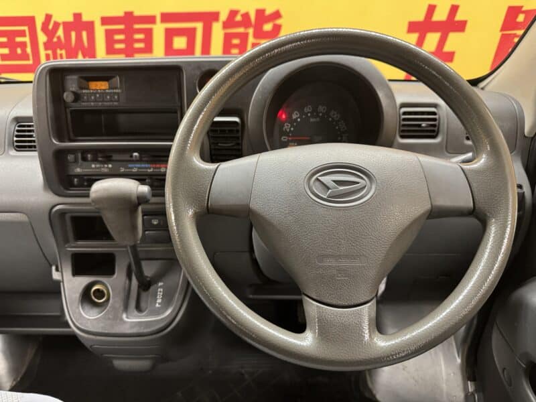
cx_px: 268
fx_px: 372
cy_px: 201
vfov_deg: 56.8
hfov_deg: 71.6
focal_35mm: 24
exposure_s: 1/50
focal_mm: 6.76
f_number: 1.78
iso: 500
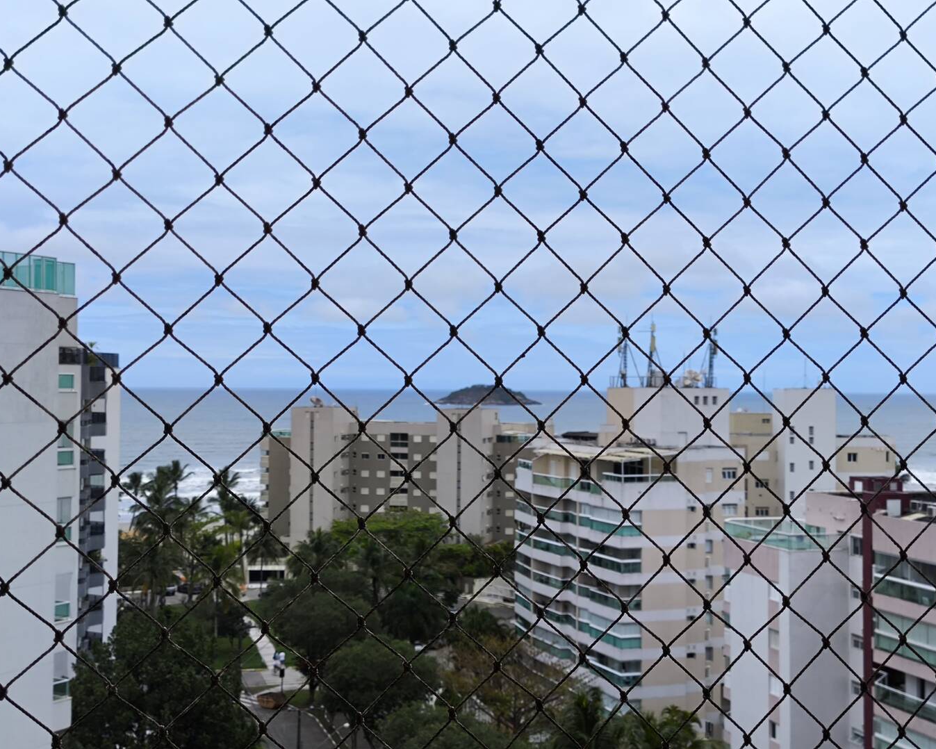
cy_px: 374
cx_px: 473
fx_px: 1358
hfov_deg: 38.0
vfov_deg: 30.8
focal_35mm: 49
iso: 50
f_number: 1.7
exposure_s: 1/1118
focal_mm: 4.71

* Try it *
With pictures left out, repeat exactly the lines from the line bearing "f_number: 1.78" through the final line of the records above.

* Exercise answer *
f_number: 1.78
iso: 500
cy_px: 374
cx_px: 473
fx_px: 1358
hfov_deg: 38.0
vfov_deg: 30.8
focal_35mm: 49
iso: 50
f_number: 1.7
exposure_s: 1/1118
focal_mm: 4.71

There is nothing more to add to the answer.